# [Gegeven tekst]
########

Vordering van de advocaat-generaal
De advocaat-generaal heeft gevorderd dat het vonnis waarvan beroep zal worden vernietigd en dat de verdachte zal worden vrijgesproken ter zake van het onder 1, 2 en 3 ten laste gelegde.
Het dossier bevat een proces-verbaal van bevindingen d.d. 29 augustus 2009 met nummer PL1543/2009/45956-7.
Dit proces-verbaal houdt onder meer als relaas van eigen waarneming en ondervinding van de opsporingsambtenaar [verbalisant] het volgende in:
"Ik, verbalisant [verbalisant], heb met de overige drie mannen (...) [verbalisant 2], (...) [verbalisant 3] en (...) [verbalisant 4] nader gesproken. Zij stelden dat zij getuigen waren geweest.
Hen daarnaar gevraagd, vertelden alledrie afzonderlijk wat er plaatsgevonden had, waarbij gezegd kan worden dat de drie versies slechts op een klein aantal details van elkaar verschilden.
[verbalisant 2], [verbalisant 3] en [verbalisant 4] hadden het volgende gezien en gehoord:"
Hierop volgt dan een kennelijke synthese van de drie afzonderlijke verklaringen.
Het hof is van oordeel dat een dergelijke wijze van verslaglegging van opsporingsonderzoek, waarin verklaringen van afzonderlijke getuigen worden weergegeven in een relaas van bevindingen over de volgens de opsporingsambtenaar gemeenschappelijke inhoud daarvan, in combinatie met de appreciatie van die opsporingsambtenaar dat de afzonderlijk afgelegde verklaringen nauwelijks van elkaar verschillen, iedere rechterlijke controle op de bewijsgaring frustreert.
Naar oordeel van het hof dient dit proces-verbaal van bevindingen, nu de verdachte ontkent en de vergaring van het belastende bewijsmateriaal derhalve behoort te kunnen worden gecontroleerd, dan ook van het bewijs te worden uitgesloten.
Naar oordeel van het hof kan - mede gelet op hetgeen hierboven is overwogen - niet wettig en overtuigend worden bewezen hetgeen de verdachte onder 1 en 3 ten laste is gelegd, zodat de verdachte daarvan - overeenkomstig de vordering van de advocaat-generaal - dient te worden vrijgesproken.
Het vonnis waarvan beroep
Het vonnis waarvan beroep kan niet in stand blijven omdat het hof zich daarmee niet verenigt.

########

# [Lijst]

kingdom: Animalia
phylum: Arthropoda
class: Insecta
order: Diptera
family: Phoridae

########

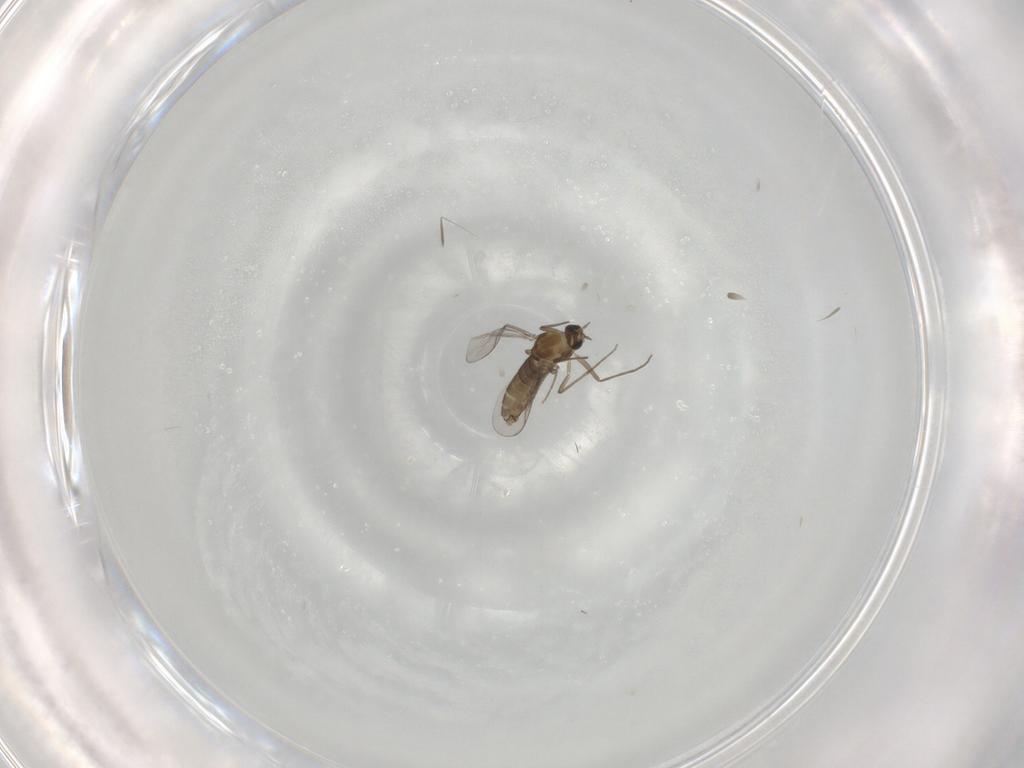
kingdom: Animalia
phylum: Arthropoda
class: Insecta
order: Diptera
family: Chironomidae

########

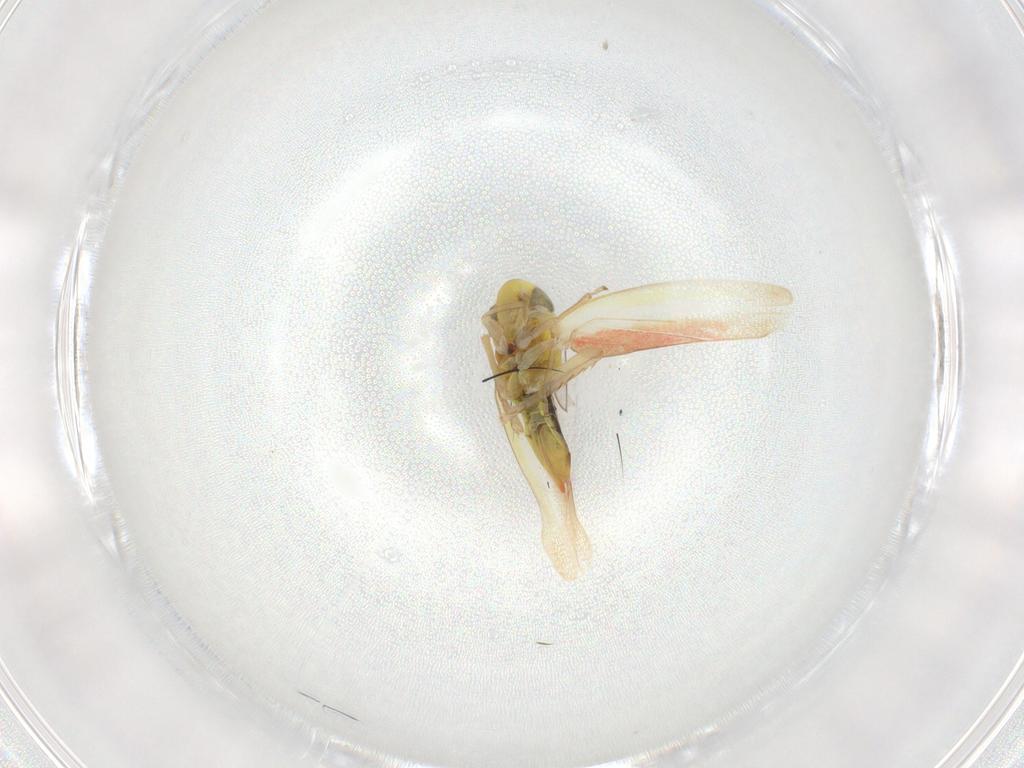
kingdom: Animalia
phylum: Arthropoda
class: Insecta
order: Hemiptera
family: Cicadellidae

########

# [Opdracht]
Vul de tekst over de uitspraak van het hof aan met een vervolg dat direct na de laatste zin begint.

# [Antwoord]
Het hof acht wettig en overtuigend bewezen dat de verdachte het onder 2 ten laste gelegde heeft begaan, met dien verstande dat:
hij op 25 augustus 2009 te 's-Gravenhage opzettelijk een persoon te weten [benadeelde partij]), in het gezicht, althans tegen het hoofd, heeft gestompt waardoor deze letsel heeft bekomen en pijn heeft ondervonden.
Hetgeen meer of anders is ten laste gelegd, is niet bewezen. De verdachte moet daarvan worden vrijgesproken.
Voor zover in de tenlastelegging taal- en/of schrijffouten voorkomen, zijn deze in de bewezenverklaring verbeterd. Blijkens het verhandelde ter terechtzitting is de verdachte daardoor niet geschaad in de verdediging.
Het hof grondt zijn overtuiging dat de verdachte het bewezen verklaarde heeft begaan op de feiten en omstandigheden die in de bewijsmiddelen zijn vervat en die reden geven tot de bewezenverklaring.
In die gevallen waarin de wet aanvulling van het arrest vereist met de bewijsmiddelen dan wel, voor zover artikel 359, derde lid, tweede volzin, van het Wetboek van Strafvordering wordt toegepast, met een opgave daarvan, zal zulks plaatsvinden in een aanvulling die als bijlage aan dit arrest zal worden gehecht.
Kwalificatie van het bewezen verklaarde
het onder 2 bewezen verklaarde levert op:
Strafbaarheid van het bewezen verklaarde
Ter terechtzitting in hoger beroep heeft de verdachte verklaard dat hij werd aangevallen door aangever en dat hij zich door het geven van een klap tegen het hoofd van aangever heeft verweerd. Voor zover de verdachte een beroep op noodweer heeft willen doen, overweegt het hof als volgt.
De verdachte had een conflict met aangever over het al dan niet verschuldigd zijn van contributie aan de voetbalclub [voetbalclub]. Ter terechtzitting in hoger beroep heeft de verdachte verklaard naar de kantine van de voetbalclub te zijn gegaan om over de contributie te praten met aangever. Aldaar zou aangever met gebalde vuisten op hem af zijn gekomen en een slaande beweging naar de verdachte hebben gemaakt, waarbij enkele vrienden van aangever om de verdachte heen zijn gaan staan. Hierop heeft de verdachte aangever een klap tegen het hoofd gegeven. Hierna is de verdachte weggerend, waarbij hij over tafels en stoelen zou zijn gevallen.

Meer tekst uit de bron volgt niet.